September 6 – Niche Mission in a Needy World

We are just beginning to catch a glimpse of the destruction brought to the Bahamas by Hurricane Dorian.  I can’t imagine it.

Thankfully, the world is responding.  Governments, including our own, are sending and promising aid.  Others are organizing relief efforts, as well.  Even some of the cruise lines are collecting money to be used to help alleviate immediate suffering and to begin to rebuild what was destroyed.  Of course, the Red Cross is there and the “big players” among the Christian Relief organizations, World Vision and Samaritan’s Purse.  Thank God for all of them.

Yes, stories of corruption, inefficiency, and greed are sure to follow over the next few weeks and months.  Poverty Inc. – there’s money to be made in preying on others’ loss – will rear its ugly head.

There is something fundamentally human about reaching out to help.  In many ways it simply doesn’t matter if the clean drinking water or plastic tarp comes from the UN or World Vision.  Thank God for clean water and plastic tarps freely given.

LPC’s response to the devastation done by Dorian, though, is what we might call “niche relief.”  Niche relief allows us to do something the big players, important as they are, can’t do.  Niche relief, this one small way of helping, is face to face, person to person, one sufferer to the next.

Our Evangelical Presbyterian Church does not operate a permanent relief agency, ready at a moment’s notice to send personnel and supplies around the world. Thank God for those who do.  Rather, when, disaster strikes, the EPC asks, “Who do we know, and what do they need?”

The Bahamas are home to three EPC congregations, Saint Andrew’s Presbyterian Kirk in Nassau, Kirk of the Pines in Abaco, and another LPC, Lucaya Presbyterian Church in Freeport.
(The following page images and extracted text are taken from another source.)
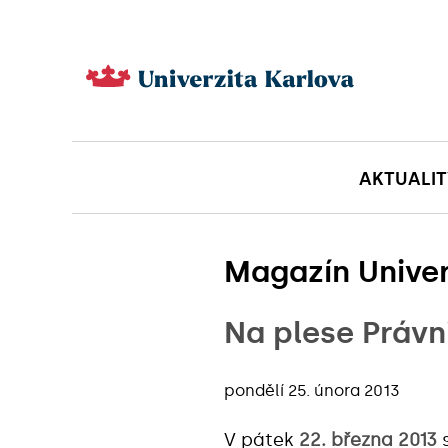
AKTUALIT
Magazín Univer
Na plese Právn
pondělí 25. února 2013
V pátek
22. března 2013
s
As of today, Saint Andrew’s and its community appears to less affected than Kirk of the Pines and Lucaya.

So, here’s what we will do.  Members of our LPC along with members of hundreds of other EPC congregations will give generously to the Disaster Relief Fund of the EPC.  Just as soon as possible, denominational and presbytery friends will contact our brothers and sisters in the Bahamas and ask, “What do you need?”  The question is critical. Too often well-meaning folk tell the victims of disaster what they need and what they, the well-meaning, intend to do.  That’s one of the reasons disaster victims find a thousand stuffed animals sent in cargo space that could have been used for food or water, or why supplies rot on docks when all the roads from the docks to the disaster areas are blocked or clogged with trucks filled with stuffed animals.

Friends in our denomination will ask about the church buildings at Saint Andrew’s, Kirk of the Pines, and Lucaya, because church buildings are often places of refuge. We will ask about church members and their friends.  What do they need right now?  We’ll find out if later, at the right time, mission teams from EPC congregations might be a help or a hindrance in repairing and rebuilding the homes of congregation and community members.  We’ll only go if we are needed.

Based on recent EPC experiences in Florida and Texas, we can expect that some of what we give will go to purchase water and tarps and some will supply drywall and shingles.  We’ll send what our friends on the islands tell us they need.

The big players – the UN and the Red Cross, Samaritan’s Purse and World Vision – are doing important work right now.  Thank God for all they are doing.

We’ll be doing niche mission.  Face to face, person to person, congregation to congregation.  Pray for our fellow EPC members at Saint Andrew’s, Kirk of the Pines, and that other LPC.  And, if you are able, give generously to help them out.  They have some needs we can meet.